Field energy of/from virtual Photons

Question

I have a slightly out-of line question:

Consider a single electron (or it's current if you please) The EM field surrounding it will (no doubt) have an EM field energy (T) to go with.

The standard description of interaction is by exchanging a virtual photon. (For simplicity suppose, that only one virtual photon (of arbitrary momentum) can be exchanged)

Question: Is there any way to express the EM field energy "in terms of" virtual photons???

Line A: Every virtual photon has energy-momentum. The EM field energy-momentum is some weighted sum over all virtual photons.

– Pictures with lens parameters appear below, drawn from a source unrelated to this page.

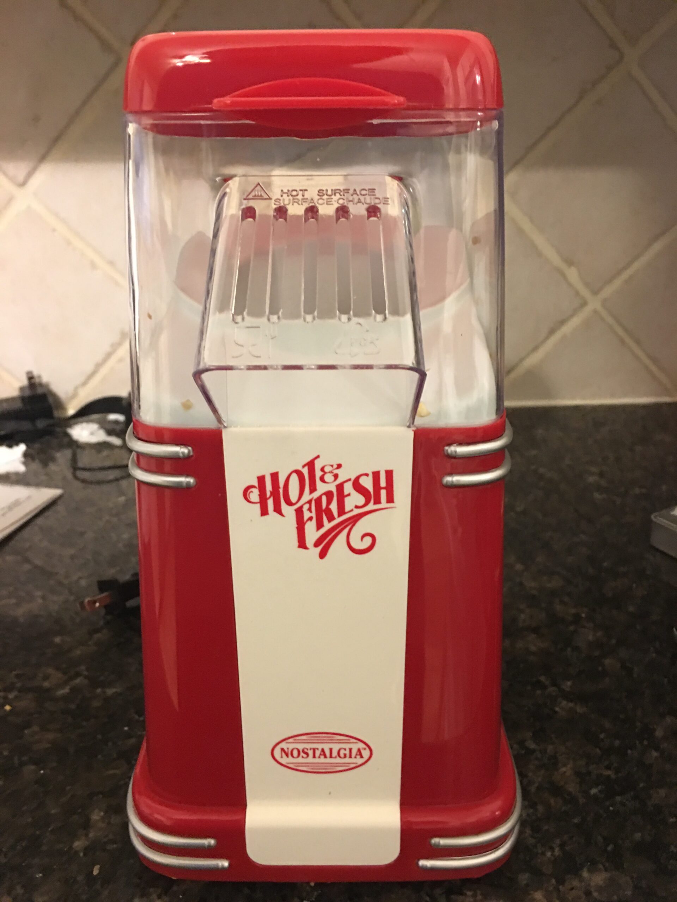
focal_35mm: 29
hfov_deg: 48.2
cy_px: 451
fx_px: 756
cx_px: 338
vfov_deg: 61.7
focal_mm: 4.15
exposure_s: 1/4
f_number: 2.2
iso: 64
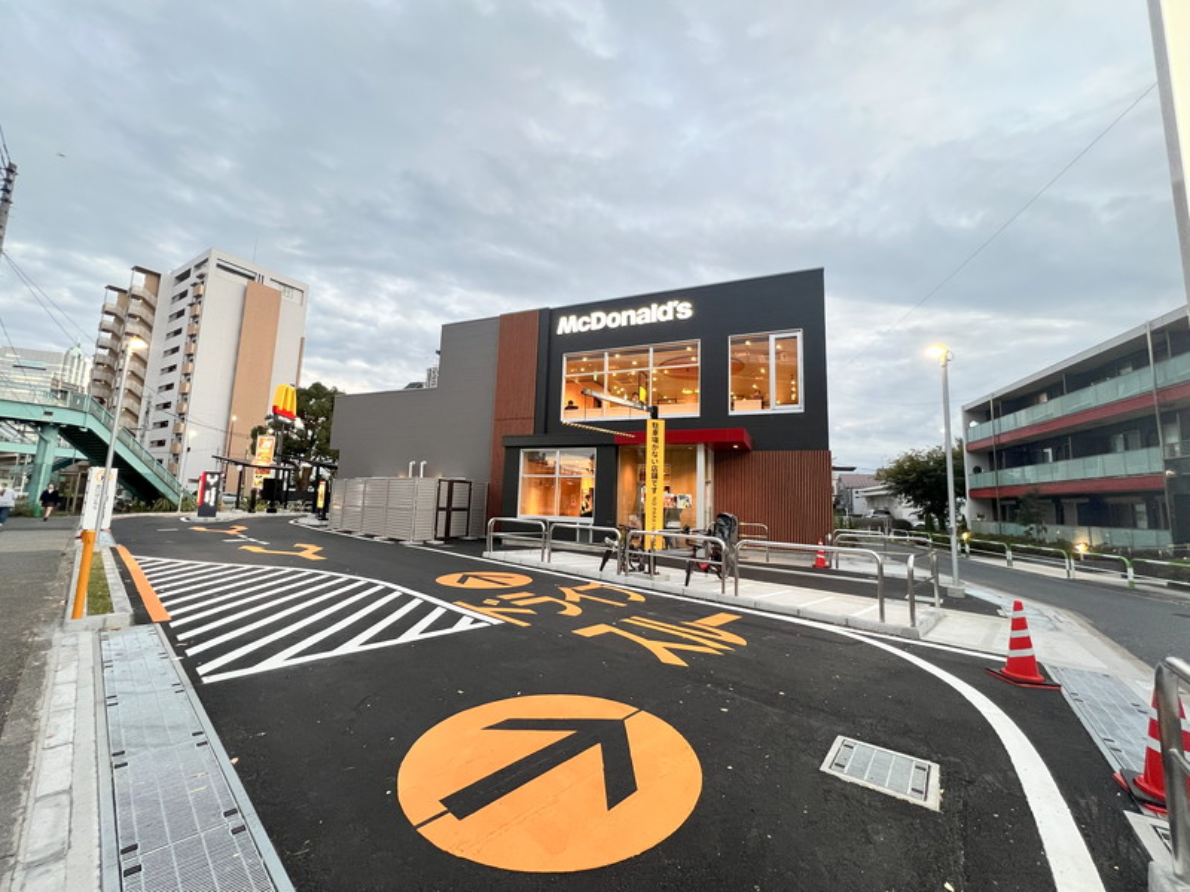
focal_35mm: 14
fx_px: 481
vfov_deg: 85.7
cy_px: 446
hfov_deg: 102.1
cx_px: 595
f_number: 1.8
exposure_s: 1/100
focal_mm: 1.57
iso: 200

Line B: A photons energy-momentum is very different from the EM field energy, because T ~ FF. But what can be said about the EM T of a single photon?

Line C: Your choice

NOTE: Please note that I own a PhD in physics, so you can answer on any level you like.

Answer 1

The assumption that one can express the energy of an electric field in terms of energy carried by separate virtual photons is fundamentally misguided. A virtual photon is a mathematical object that plays a role in calculating various physical quantities by making use of a perturbation series. One formally assigns energy and momentum to such objects, but what matters on a physical level is only the result of the calculation. Therefore it doesn't make much sense to talk about virtual photons in this way.

Answer 2

«Question: Is there any way to express the EM field energy "in terms of" virtual photons???»

No. The electromagnetic field is a physical system made of real photons not of virtual photons. The energy of the electromagnetic field is given by

$$H_\mathrm{rad} = \sum_r \hbar w_r a_r^\dagger a_r$$

And virtual photons have nothing to do with real photons